- Born: July 28, 1946 (age 80) Bahía Blanca, Buenos Aires Province, Argentina
- Known for: Participation in the Argentine death squads

= Adolfo Scilingo =

Argentine naval officer and convicted criminal against humanity

Adolfo Scilingo (born 28 July 1946) is a former Argentine Navy officer who is serving 30 years (the legally applied limit, although he was sentenced to 640 years) in a Spanish prison after being convicted on 19 April 2005 for crimes against humanity, including extra-judicial execution.

==Charges==
Scilingo was charged under Spain's universal jurisdiction laws by investigating magistrate Baltazar Garzón with genocide, 30 counts of murder, 93 of causing injury, 255 of terrorism and 286 of torture. He denied the charges but initially refused to plead, claiming to be unwell. In 2005 doctors ruled Scilingo was fit to stand trial.

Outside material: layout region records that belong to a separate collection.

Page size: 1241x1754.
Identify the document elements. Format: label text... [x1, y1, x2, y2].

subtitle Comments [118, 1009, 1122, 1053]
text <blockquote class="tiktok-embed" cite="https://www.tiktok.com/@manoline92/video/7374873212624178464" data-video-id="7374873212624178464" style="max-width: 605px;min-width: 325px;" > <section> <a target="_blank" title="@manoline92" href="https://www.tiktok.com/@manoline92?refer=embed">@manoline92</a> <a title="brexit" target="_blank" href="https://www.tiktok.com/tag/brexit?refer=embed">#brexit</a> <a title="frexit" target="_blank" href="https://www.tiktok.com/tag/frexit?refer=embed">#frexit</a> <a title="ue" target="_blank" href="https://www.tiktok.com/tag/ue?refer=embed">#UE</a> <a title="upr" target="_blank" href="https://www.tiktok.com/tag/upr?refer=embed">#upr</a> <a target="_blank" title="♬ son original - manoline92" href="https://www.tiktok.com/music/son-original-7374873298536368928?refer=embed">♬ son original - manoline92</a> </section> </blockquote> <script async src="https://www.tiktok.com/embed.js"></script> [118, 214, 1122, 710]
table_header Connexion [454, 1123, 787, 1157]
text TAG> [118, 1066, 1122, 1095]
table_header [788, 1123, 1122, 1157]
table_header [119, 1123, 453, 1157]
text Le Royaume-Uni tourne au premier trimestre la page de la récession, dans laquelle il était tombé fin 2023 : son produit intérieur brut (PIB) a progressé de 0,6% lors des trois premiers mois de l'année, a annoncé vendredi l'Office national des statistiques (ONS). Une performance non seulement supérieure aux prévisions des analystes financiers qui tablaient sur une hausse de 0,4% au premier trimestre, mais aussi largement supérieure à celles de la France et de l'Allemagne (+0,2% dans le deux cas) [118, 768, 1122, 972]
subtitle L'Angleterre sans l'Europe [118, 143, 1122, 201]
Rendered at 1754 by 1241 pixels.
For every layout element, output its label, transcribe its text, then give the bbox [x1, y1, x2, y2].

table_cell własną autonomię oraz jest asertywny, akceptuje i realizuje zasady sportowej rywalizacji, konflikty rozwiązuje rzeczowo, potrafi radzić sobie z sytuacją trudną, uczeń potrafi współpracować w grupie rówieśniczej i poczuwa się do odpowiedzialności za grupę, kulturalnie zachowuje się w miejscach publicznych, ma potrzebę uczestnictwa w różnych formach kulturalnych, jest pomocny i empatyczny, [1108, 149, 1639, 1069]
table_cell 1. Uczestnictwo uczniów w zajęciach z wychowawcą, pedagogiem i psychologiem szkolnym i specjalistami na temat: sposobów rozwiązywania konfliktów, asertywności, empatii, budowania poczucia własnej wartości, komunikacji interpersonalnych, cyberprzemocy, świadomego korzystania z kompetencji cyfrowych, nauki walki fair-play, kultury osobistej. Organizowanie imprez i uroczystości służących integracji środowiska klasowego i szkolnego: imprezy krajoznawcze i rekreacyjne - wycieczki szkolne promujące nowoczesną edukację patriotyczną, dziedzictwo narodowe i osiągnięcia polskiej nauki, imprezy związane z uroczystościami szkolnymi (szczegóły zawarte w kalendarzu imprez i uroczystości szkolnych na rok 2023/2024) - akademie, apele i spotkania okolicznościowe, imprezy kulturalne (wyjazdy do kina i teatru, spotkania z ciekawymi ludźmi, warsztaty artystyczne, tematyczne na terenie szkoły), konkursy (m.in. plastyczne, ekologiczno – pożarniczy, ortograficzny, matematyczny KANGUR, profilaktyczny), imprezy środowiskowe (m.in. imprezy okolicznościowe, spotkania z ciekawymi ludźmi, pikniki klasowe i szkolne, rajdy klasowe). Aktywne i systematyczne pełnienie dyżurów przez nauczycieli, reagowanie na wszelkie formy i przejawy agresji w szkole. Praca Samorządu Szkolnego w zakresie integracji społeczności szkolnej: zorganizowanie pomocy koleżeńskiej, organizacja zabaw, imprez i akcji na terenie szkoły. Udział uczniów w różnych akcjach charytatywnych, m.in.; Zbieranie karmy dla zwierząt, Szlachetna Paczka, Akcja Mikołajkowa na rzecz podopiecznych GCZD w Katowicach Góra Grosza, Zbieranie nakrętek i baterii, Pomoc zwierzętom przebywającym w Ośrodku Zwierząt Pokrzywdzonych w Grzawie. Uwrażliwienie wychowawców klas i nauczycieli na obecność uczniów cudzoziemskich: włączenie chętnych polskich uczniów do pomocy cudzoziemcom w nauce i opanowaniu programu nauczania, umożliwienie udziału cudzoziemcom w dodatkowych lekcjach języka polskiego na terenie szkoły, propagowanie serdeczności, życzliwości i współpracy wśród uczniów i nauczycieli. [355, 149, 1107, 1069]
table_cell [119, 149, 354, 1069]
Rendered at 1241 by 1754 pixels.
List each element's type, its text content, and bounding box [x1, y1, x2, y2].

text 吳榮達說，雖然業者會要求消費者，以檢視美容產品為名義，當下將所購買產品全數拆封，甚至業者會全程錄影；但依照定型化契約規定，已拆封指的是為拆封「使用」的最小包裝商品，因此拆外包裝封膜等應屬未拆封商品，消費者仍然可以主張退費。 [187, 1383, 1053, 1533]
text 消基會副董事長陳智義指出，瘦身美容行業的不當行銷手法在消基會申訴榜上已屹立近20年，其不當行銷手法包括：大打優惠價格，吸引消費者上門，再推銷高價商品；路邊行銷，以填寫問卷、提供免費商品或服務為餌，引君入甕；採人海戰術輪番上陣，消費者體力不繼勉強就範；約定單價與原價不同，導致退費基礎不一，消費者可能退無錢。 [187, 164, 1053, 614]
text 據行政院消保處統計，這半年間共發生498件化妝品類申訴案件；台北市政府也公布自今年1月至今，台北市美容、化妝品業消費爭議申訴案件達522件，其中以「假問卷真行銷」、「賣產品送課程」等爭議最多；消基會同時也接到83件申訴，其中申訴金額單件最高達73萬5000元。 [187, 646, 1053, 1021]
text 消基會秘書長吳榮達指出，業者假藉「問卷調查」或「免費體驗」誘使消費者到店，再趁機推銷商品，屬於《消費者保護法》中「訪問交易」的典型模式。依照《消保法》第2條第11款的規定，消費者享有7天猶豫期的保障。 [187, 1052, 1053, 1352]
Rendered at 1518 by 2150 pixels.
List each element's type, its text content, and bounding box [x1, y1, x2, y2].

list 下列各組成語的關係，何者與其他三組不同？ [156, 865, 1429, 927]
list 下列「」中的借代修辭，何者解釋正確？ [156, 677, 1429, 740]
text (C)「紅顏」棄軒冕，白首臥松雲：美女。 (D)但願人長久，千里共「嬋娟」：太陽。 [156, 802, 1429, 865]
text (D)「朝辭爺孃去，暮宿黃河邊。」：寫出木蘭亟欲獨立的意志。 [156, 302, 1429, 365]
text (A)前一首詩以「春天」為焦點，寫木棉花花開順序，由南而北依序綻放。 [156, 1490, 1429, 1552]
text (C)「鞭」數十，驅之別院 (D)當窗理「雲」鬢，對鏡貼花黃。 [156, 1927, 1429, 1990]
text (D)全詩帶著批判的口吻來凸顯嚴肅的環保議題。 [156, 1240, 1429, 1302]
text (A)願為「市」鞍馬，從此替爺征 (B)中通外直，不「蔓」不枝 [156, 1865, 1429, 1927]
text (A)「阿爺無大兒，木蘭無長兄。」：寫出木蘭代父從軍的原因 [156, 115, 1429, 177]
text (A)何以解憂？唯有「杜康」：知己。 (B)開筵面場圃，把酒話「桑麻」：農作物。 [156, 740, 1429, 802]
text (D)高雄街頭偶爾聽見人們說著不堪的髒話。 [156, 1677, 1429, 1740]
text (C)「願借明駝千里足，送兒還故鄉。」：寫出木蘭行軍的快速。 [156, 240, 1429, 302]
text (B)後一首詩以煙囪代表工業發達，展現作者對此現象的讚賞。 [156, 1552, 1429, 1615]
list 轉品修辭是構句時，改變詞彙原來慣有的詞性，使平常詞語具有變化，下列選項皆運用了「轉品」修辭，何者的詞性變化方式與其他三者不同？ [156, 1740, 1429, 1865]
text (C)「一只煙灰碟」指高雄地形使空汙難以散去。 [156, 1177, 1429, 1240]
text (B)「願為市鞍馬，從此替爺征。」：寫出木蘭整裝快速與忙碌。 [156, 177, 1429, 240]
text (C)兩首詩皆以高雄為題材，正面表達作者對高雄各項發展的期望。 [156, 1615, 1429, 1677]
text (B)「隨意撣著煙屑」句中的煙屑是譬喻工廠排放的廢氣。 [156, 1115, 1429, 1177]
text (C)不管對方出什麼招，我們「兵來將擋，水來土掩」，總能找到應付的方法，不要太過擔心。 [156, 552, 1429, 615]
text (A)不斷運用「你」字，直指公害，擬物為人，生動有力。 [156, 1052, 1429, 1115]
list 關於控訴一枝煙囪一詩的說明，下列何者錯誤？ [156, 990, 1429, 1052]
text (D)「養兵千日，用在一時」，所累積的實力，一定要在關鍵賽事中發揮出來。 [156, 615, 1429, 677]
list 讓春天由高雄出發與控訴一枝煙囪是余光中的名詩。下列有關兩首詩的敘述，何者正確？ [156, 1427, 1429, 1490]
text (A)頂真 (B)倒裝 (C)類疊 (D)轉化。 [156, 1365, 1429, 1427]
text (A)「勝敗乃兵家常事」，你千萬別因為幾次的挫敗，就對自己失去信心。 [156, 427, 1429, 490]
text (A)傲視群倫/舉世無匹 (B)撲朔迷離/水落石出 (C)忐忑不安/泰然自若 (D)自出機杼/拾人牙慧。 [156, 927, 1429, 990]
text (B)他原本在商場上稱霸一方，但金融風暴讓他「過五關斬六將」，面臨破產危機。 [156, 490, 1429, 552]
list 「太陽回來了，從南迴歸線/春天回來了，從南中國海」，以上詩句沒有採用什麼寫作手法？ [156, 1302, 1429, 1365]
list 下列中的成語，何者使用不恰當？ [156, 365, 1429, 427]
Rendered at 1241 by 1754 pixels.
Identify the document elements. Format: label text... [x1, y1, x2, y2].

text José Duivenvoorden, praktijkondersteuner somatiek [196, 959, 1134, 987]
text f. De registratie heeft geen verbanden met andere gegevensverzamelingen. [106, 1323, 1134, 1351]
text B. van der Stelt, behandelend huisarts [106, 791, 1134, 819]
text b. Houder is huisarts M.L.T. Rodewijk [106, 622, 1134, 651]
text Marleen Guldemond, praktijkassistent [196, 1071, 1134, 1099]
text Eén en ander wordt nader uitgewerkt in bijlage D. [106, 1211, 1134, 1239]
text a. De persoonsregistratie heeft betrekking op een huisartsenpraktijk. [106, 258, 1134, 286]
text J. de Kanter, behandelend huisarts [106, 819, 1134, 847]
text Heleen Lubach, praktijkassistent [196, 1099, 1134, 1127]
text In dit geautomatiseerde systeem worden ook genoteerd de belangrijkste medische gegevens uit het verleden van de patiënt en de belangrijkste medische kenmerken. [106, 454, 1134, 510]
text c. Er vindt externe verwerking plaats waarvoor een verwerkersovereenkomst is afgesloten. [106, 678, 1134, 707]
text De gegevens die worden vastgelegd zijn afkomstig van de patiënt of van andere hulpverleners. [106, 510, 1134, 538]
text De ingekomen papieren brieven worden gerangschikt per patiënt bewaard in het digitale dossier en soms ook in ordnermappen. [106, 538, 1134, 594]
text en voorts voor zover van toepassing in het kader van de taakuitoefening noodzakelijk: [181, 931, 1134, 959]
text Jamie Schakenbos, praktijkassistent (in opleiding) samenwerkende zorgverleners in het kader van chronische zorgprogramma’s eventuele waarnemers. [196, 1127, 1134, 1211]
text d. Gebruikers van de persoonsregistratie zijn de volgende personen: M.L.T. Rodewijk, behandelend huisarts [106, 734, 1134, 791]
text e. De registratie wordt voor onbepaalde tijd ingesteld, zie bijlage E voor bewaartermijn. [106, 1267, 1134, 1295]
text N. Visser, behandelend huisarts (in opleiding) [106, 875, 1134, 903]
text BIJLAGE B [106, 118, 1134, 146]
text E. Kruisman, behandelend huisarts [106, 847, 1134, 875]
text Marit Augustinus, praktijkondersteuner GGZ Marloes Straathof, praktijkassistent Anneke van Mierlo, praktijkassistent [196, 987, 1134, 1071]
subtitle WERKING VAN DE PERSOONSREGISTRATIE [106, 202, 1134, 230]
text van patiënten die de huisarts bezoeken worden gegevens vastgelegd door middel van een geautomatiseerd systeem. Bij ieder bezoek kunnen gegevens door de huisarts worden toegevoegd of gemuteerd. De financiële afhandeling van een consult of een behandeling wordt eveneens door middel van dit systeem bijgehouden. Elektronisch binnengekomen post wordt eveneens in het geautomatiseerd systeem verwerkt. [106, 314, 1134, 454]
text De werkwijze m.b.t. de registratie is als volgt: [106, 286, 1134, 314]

The murder charges were related to 30 drugged political prisoners thrown out of government aircraft during Leopoldo Galtieri's military junta's Dirty War against leftist insurgents between 1976 and 1983.

Scilingo, who retired from the Navy in 1986, later attracted great notoriety for publicly confessing in March 1995 to journalist Horacio Verbitsky to participating in the so-called death flights - the first of a series of public confessions collectively called in Argentina the 'Scilingo effect' (Feitlowitz 1999). Scilingo was serving a jail term for fraud in Argentina at the time.

==Judgement==

The court found Scilingo guilty of crimes against humanity and torture and sentenced him to 640 years in jail, 21 years for each murder of 30 victims, who were thrown from planes to their deaths, and a further five years for torture and five years for illegal detention. Scilingo is unlikely to serve more than 30 years in jail as that is the maximum time a person can serve for non-terrorist offences.

The Spanish case was the first use of a new Spanish law whereby people can be prosecuted for crimes committed outside Spain. Scilingo's confession prompted Argentines residing in Spain to press charges against him. It also led to Chileans living in Spain to file charges against their former dictator, Augusto Pinochet, who was later arrested in Britain at the request of Judge Baltasar Garzón.

On 4 July 2007, the Supreme Court of Spain increased Scilingo's prison sentence to 1084 years (but effective for only 25 years) and altered the conviction to the specific penalties provided in the current criminal code for the crimes of murder and unlawful detention, but held that these crimes "constitute crimes against humanity according to international law."